## Exercise requirements
Every line of the data that contains the string "consideration" must be copied.

## Excerpted data
......

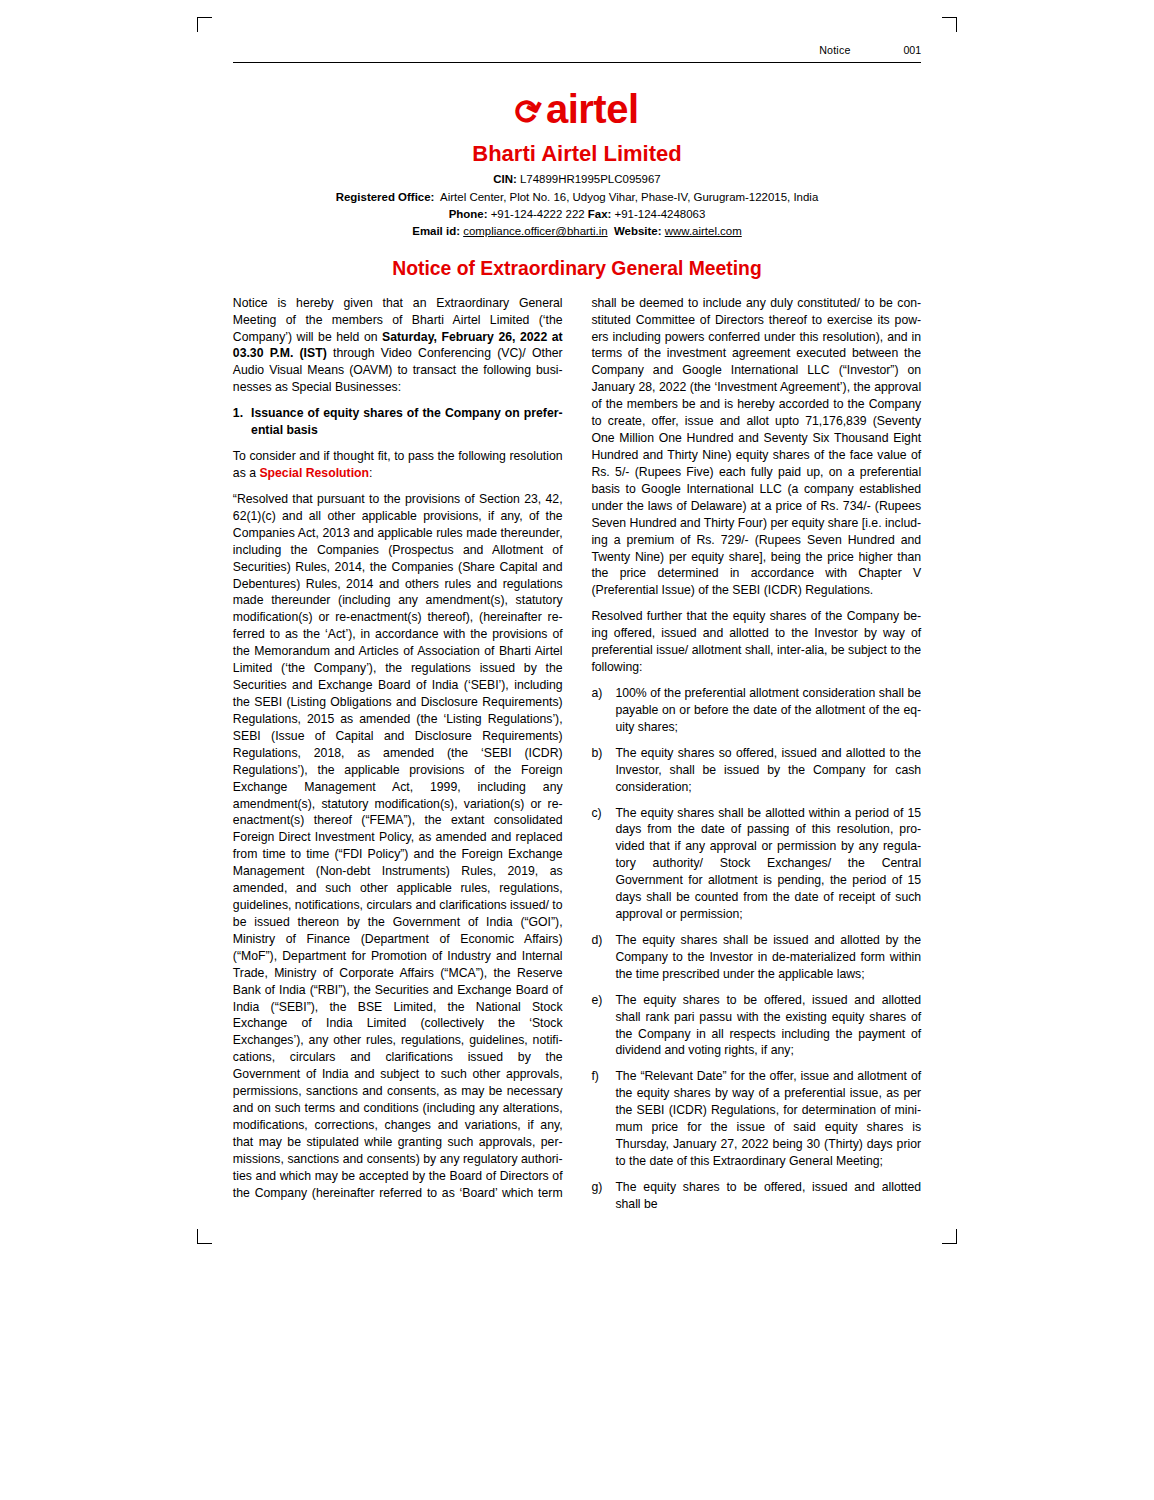Notice 001
⟳airtel
Bharti Airtel Limited
CIN: L74899HR1995PLC095967
Registered Office: Airtel Center, Plot No. 16, Udyog Vihar, Phase-IV, Gurugram-122015, India
Phone: +91-124-4222 222 Fax: +91-124-4248063
Email id: compliance.officer@bharti.in Website: www.airtel.com
Notice of Extraordinary General Meeting
Notice is hereby given that an Extraordinary General Meeting of the members of Bharti Airtel Limited (‘the Company’) will be held on Saturday, February 26, 2022 at 03.30 P.M. (IST) through Video Conferencing (VC)/ Other Audio Visual Means (OAVM) to transact the following businesses as Special Businesses:
1.
Issuance of equity shares of the Company on preferential basis
To consider and if thought fit, to pass the following resolution as a Special Resolution:
Resolved that pursuant to the provisions of Section 23, 42, 62(1)(c) and all other applicable provisions, if any, of the Companies Act, 2013 and applicable rules made thereunder, including the Companies (Prospectus and Allotment of Securities) Rules, 2014, the Companies (Share Capital and Debentures) Rules, 2014 and others rules and regulations made thereunder (including any amendment(s), statutory modification(s) or re-enactment(s) thereof), (hereinafter referred to as the ‘Act’), in accordance with the provisions of the Memorandum and Articles of Association of Bharti Airtel Limited (‘the Company’), the regulations issued by the Securities and Exchange Board of India (‘SEBI’), including the SEBI (Listing Obligations and Disclosure Requirements) Regulations, 2015 as amended (the ‘Listing Regulations’), SEBI (Issue of Capital and Disclosure Requirements) Regulations, 2018, as amended (the ‘SEBI (ICDR) Regulations’), the applicable provisions of the Foreign Exchange Management Act, 1999, including any amendment(s), statutory modification(s), variation(s) or re-enactment(s) thereof (“FEMA”), the extant consolidated Foreign Direct Investment Policy, as amended and replaced from time to time (“FDI Policy”) and the Foreign Exchange Management (Non-debt Instruments) Rules, 2019, as amended, and such other applicable rules, regulations, guidelines, notifications, circulars and clarifications issued/ to be issued thereon by the Government of India (“GOI”), Ministry of Finance (Department of Economic Affairs) (“MoF”), Department for Promotion of Industry and Internal Trade, Ministry of Corporate Affairs (“MCA”), the Reserve Bank of India (“RBI”), the Securities and Exchange Board of India (“SEBI”), the BSE Limited, the National Stock Exchange of India Limited (collectively the ‘Stock Exchanges’), any other rules, regulations, guidelines, notifications, circulars and clarifications issued by the Government of India and subject to such other approvals, permissions, sanctions and consents, as may be necessary and on such terms and conditions (including any alterations, modifications, corrections, changes and variations, if any, that may be stipulated while granting such approvals, permissions, sanctions and consents) by any regulatory authorities and which may be accepted by the Board of Directors of the Company (hereinafter referred to as ‘Board’ which term shall be deemed to include any duly constituted/ to be constituted Committee of Directors thereof to exercise its powers including powers conferred under this resolution), and in terms of the investment agreement executed between the Company and Google International LLC (“Investor”) on January 28, 2022 (the ‘Investment Agreement’), the approval of the members be and is hereby accorded to the Company to create, offer, issue and allot upto 71,176,839 (Seventy One Million One Hundred and Seventy Six Thousand Eight Hundred and Thirty Nine) equity shares of the face value of Rs. 5/- (Rupees Five) each fully paid up, on a preferential basis to Google International LLC (a company established under the laws of Delaware) at a price of Rs. 734/- (Rupees Seven Hundred and Thirty Four) per equity share [i.e. including a premium of Rs. 729/- (Rupees Seven Hundred and Twenty Nine) per equity share], being the price higher than the price determined in accordance with Chapter V (Preferential Issue) of the SEBI (ICDR) Regulations.
Resolved further that the equity shares of the Company being offered, issued and allotted to the Investor by way of preferential issue/ allotment shall, inter-alia, be subject to the following:
a)
100% of the preferential allotment consideration shall be payable on or before the date of the allotment of the equity shares;
b)
The equity shares so offered, issued and allotted to the Investor, shall be issued by the Company for cash consideration;
c)
The equity shares shall be allotted within a period of 15 days from the date of passing of this resolution, provided that if any approval or permission by any regulatory authority/ Stock Exchanges/ the Central Government for allotment is pending, the period of 15 days shall be counted from the date of receipt of such approval or permission;
d)
The equity shares shall be issued and allotted by the Company to the Investor in de-materialized form within the time prescribed under the applicable laws;
e)
The equity shares to be offered, issued and allotted shall rank pari passu with the existing equity shares of the Company in all respects including the payment of dividend and voting rights, if any;
f)
The “Relevant Date” for the offer, issue and allotment of the equity shares by way of a preferential issue, as per the SEBI (ICDR) Regulations, for determination of minimum price for the issue of said equity shares is Thursday, January 27, 2022 being 30 (Thirty) days prior to the date of this Extraordinary General Meeting;
g)
The equity shares to be offered, issued and allotted shall be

......

## Reply to the task
100% of the preferential allotment consideration shall be payable on or before the date of the allotment of the equity shares;
The equity shares so offered, issued and allotted to the Investor, shall be issued by the Company for cash consideration;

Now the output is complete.